_COMPITO A_
Secondo il commento all'articolo di Mirenzi, su quale testata e in che giorno è uscito l'articolo di Nicola Mirenzi?
_COMPITO B_
Scrivi il seguito del commento all'articolo di Mirenzi a partire dalla sua ultima frase.

_BRANO FORNITO_
= = = = = = =
Scrivo oggi un commentino all’interessante articolo di Nicola Mirenzi, sull’HuffPost del 12 giugno (Santoro e la sindrome del tutto fuorché l’Occidente), perché ieri ho scritto di politica e non volevo sovrapporre discorsi diversi (ma collegati, come stiamo per vedere.
Anche se l’autore se la piglia con l’irriducibile Santoro, fa un discreto excursus sul fascino che avrebbero i dittatori e le dittature per un certo pensiero intellettuale di sinistra, citando Moravia (e il suo viaggio in Cina del ’67 che produsse corrispondenze e un libro), Misiani (magistrato, tra i fondatori di Magistratura Democratica), Foucault (e il suo viaggio nell’Iran khomeinista del ’79). Con dovizia di particolari e citazioni che oggi possono apparire per lo più raccapriccianti, col senno di poi. E se questo senno arriva 40, 50, 60 anni dai fatti che indussero Moravia, Misiani e Foucault ad esprimere certe idee, per Santoro parliamo dell’oggi e, per esempio, della sua ambiguità verso Putin e la guerra da lui scatenata. Ma qui non mi interessa Santoro.
= = = = = = =
_DATI REGISTRATI_
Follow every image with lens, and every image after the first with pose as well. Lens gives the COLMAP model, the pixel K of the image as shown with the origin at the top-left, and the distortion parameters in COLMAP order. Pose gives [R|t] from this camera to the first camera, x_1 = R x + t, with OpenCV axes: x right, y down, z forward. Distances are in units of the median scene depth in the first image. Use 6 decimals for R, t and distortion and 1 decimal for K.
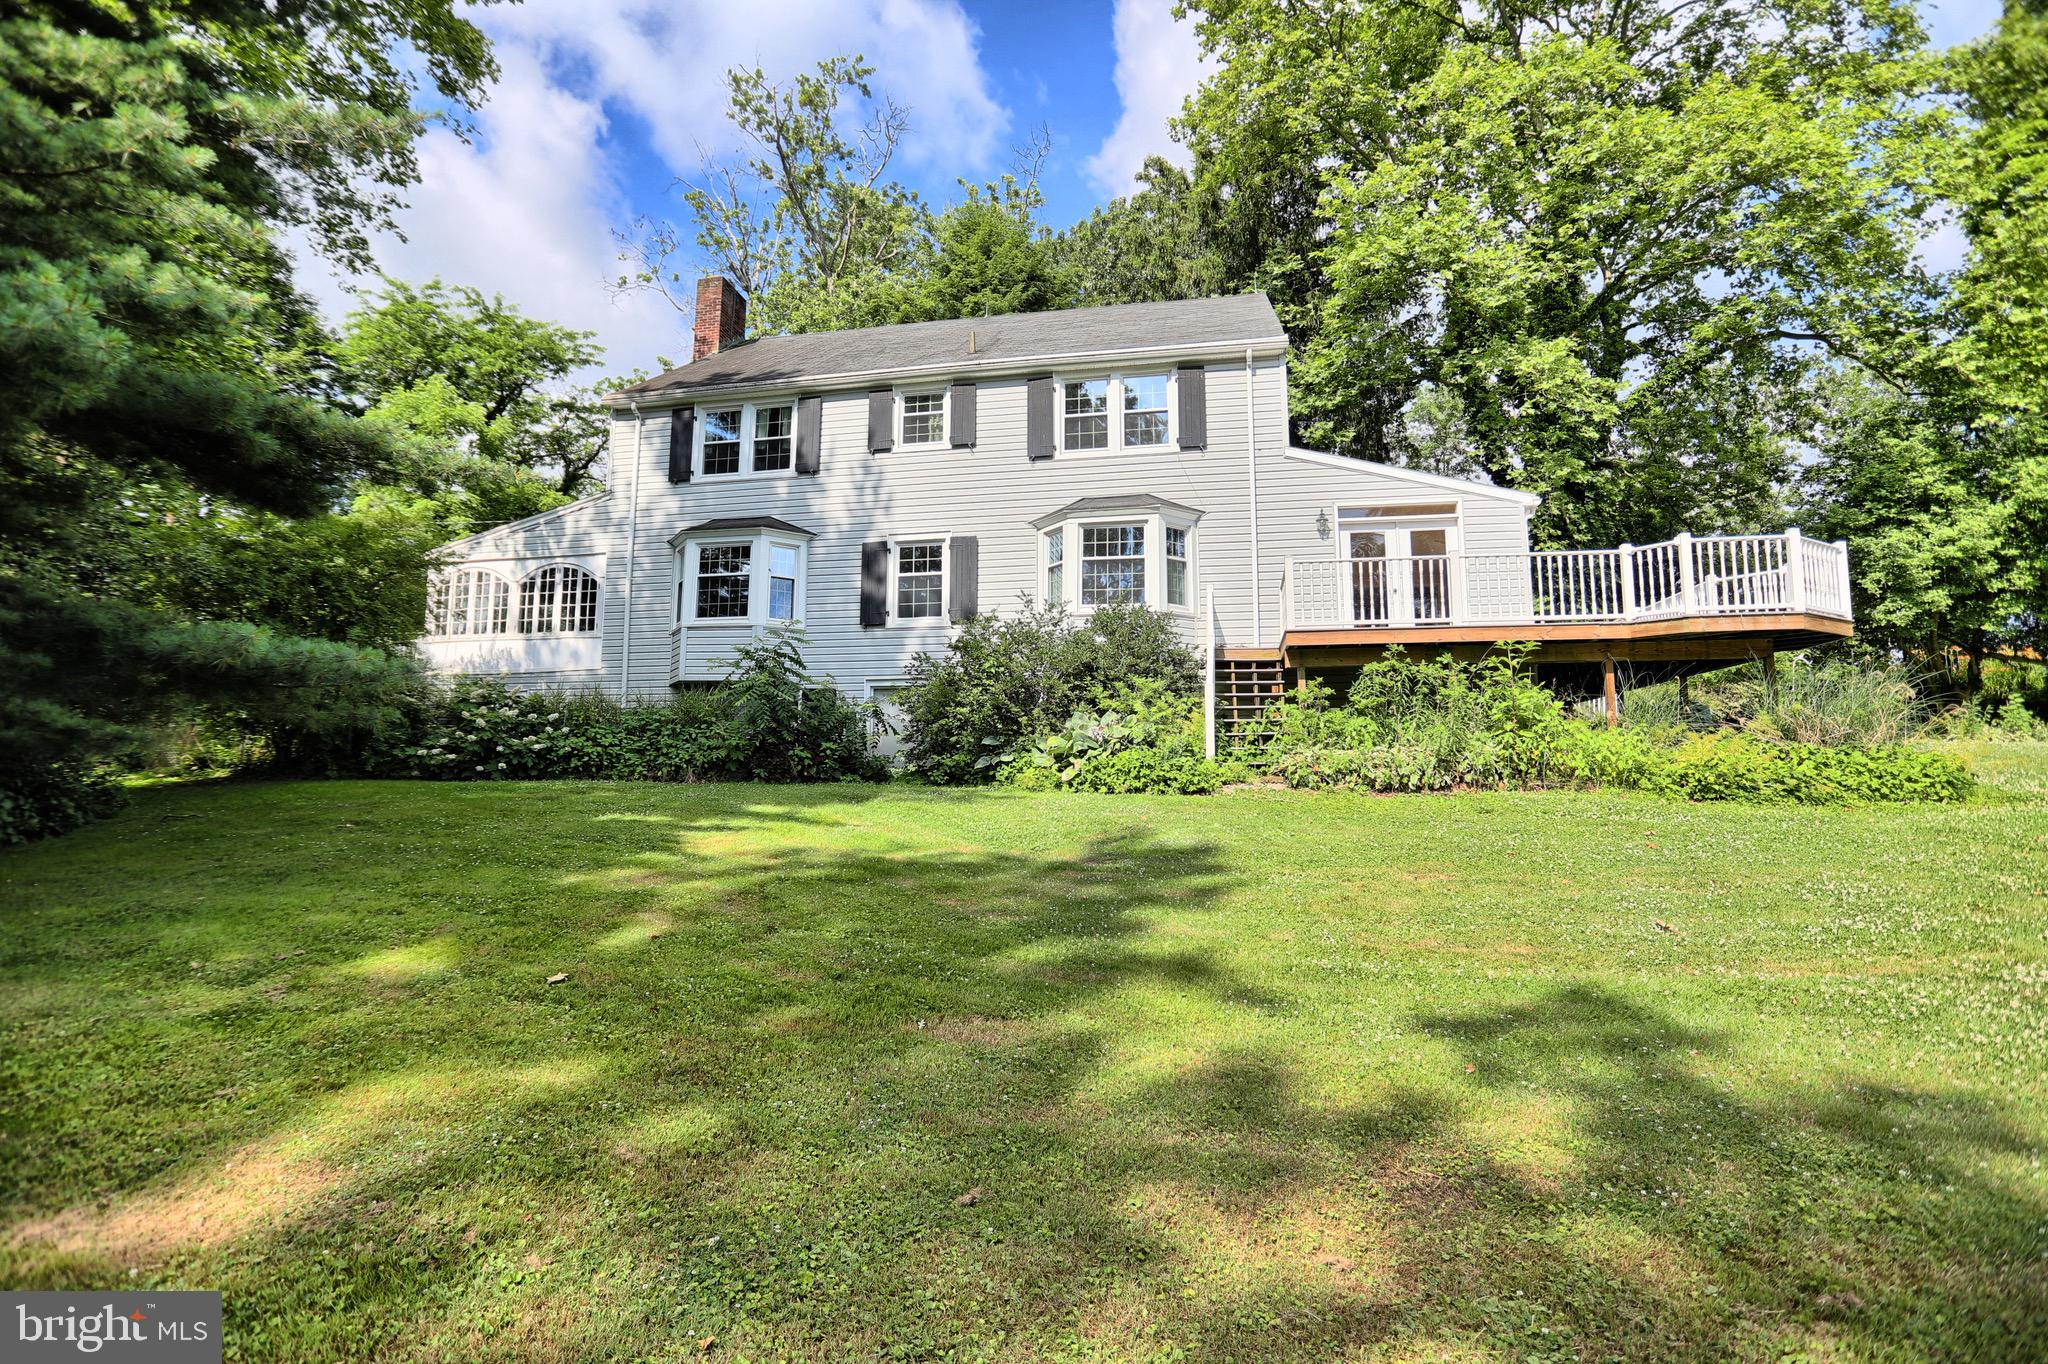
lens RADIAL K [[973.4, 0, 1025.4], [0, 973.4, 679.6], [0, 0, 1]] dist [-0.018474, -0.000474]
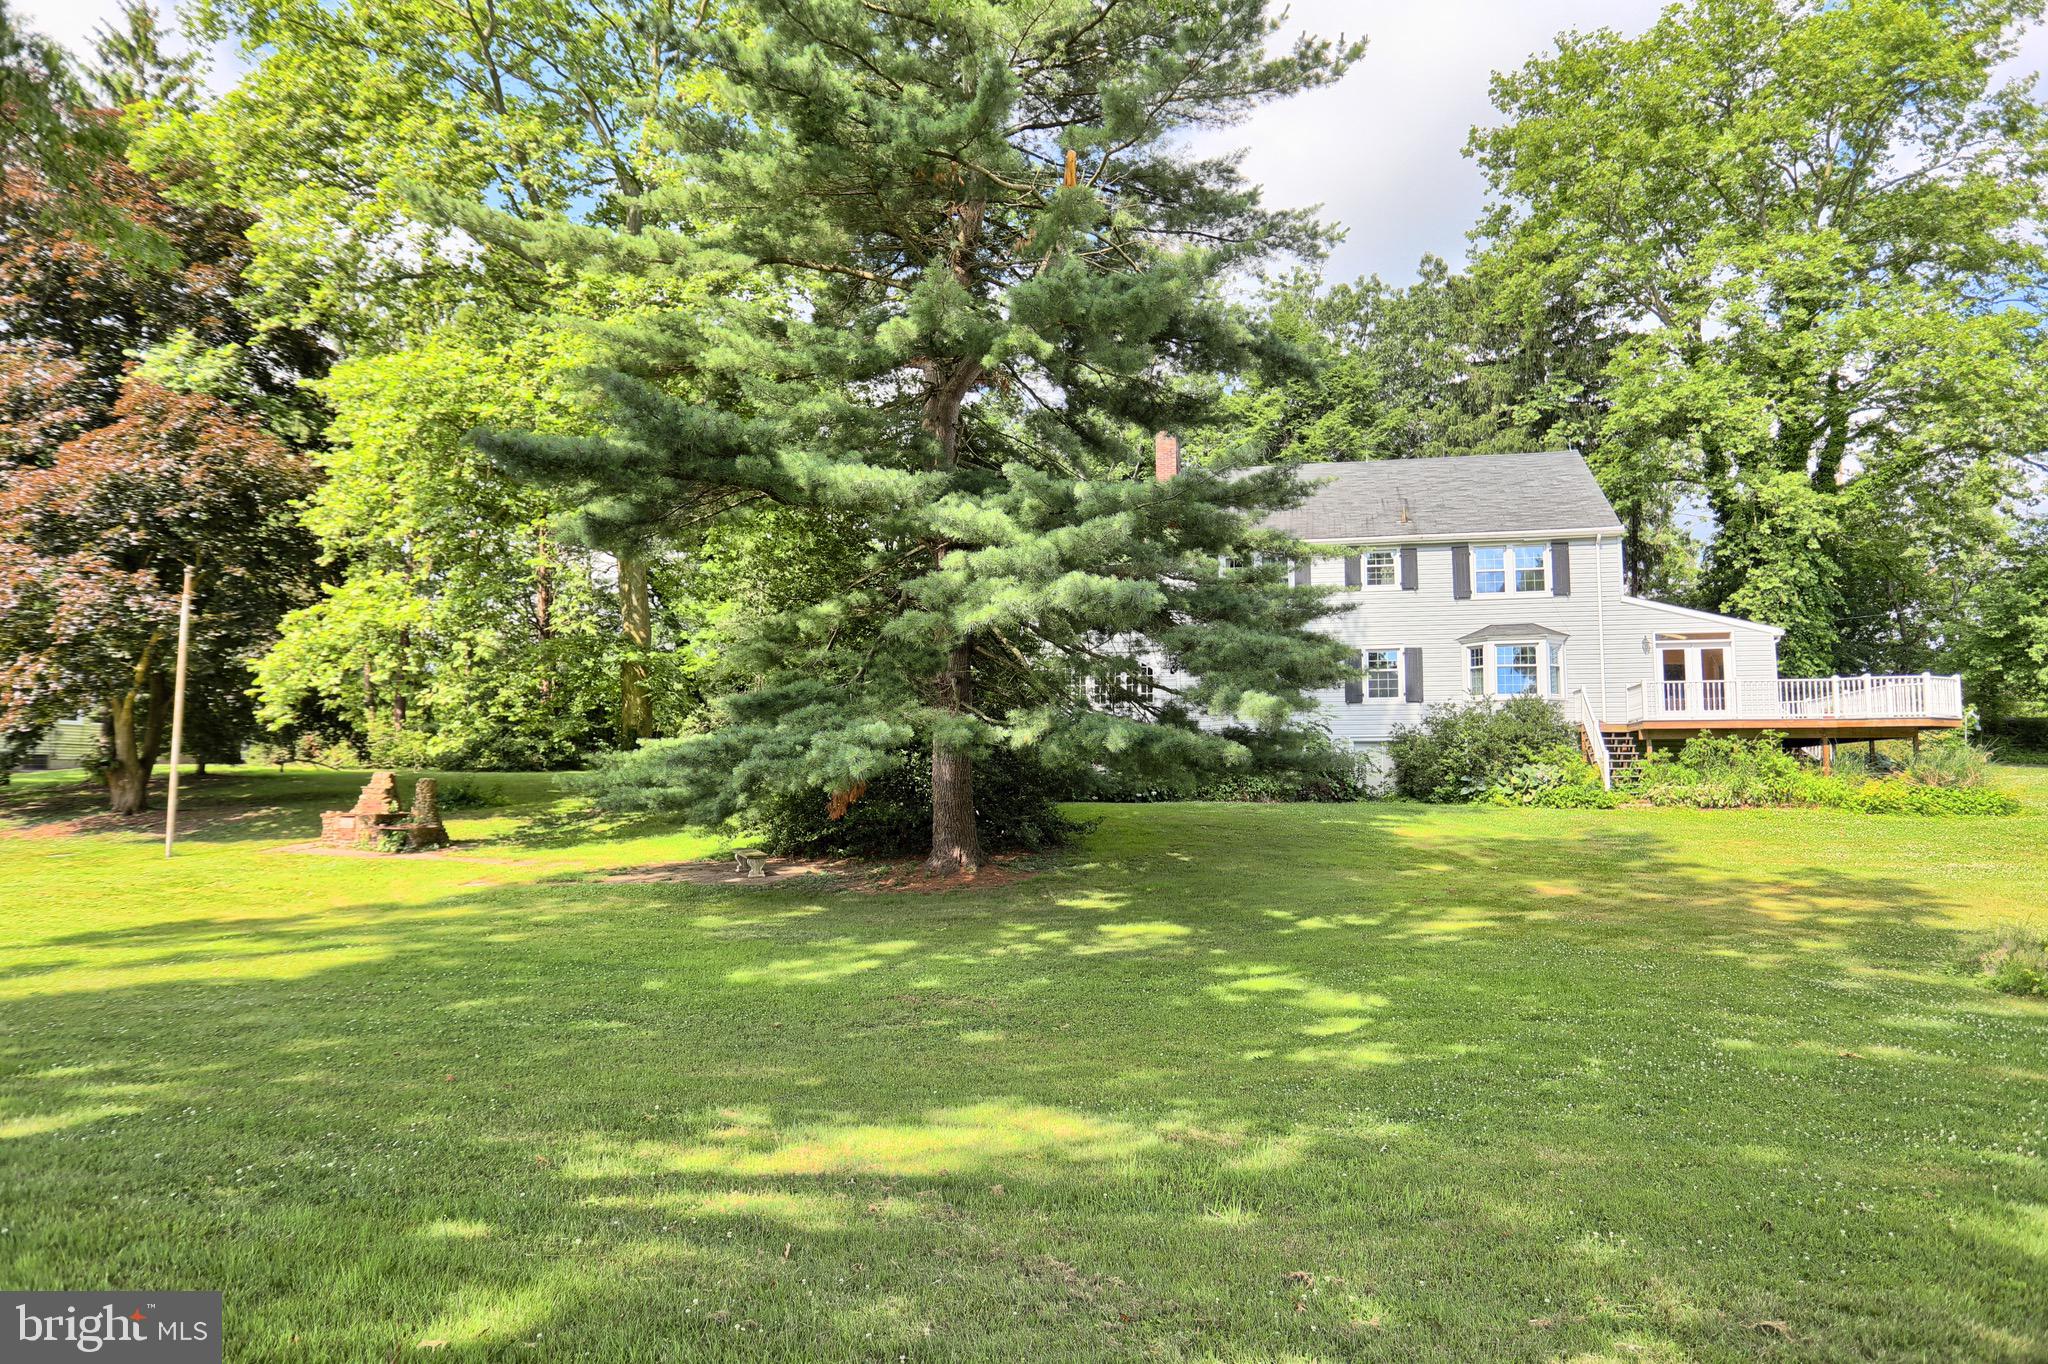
= = = = = = =
_RISPOSTA ATTESA A_
Sull'HuffPost, il 12 giugno.

_RISPOSTA ATTESA B_
Al parziale elenco di Mirenzi potremmo aggiungere i tanti intellettuali (non solo italiani) affascinati dalla rivoluzione bolscevica; da quelli affascinati da Castro e altri dittatori dell’America Latina; da quelli che anche dopo l’invasione dell’Ungheria continuarono a sostenere Stalin, eccetera.
Vorrei qui fare alcune riflessioni su questo tema: perché una parte di intellettualità si lascia irretire dal fascino oscuro del massimalismo populista, del comunismo orwelliano? Mirenzi dice cose giuste ma parziali, che partono dalla critica del modello democratico-liberale occidentale che questi intellettuali propongono con un sillogismo fallace:
la democrazia in cui viviamo è difettosa e ingiusta, alimenta disuguaglianze e produce (anche) effetti negativi,
quindi
la democrazia occidentale ha delle colpe,
quindi
modelli di governo alternativi (anti occidentali) sono da preferire,
poiché
evitano quelle disuguaglianze e quegli errori.
Le fallacie sono in quelle congiunzioni, ovviamente, che propongono una consecutio che andrebbe argomentata e che, all’analisi, si mostrerebbe falsa.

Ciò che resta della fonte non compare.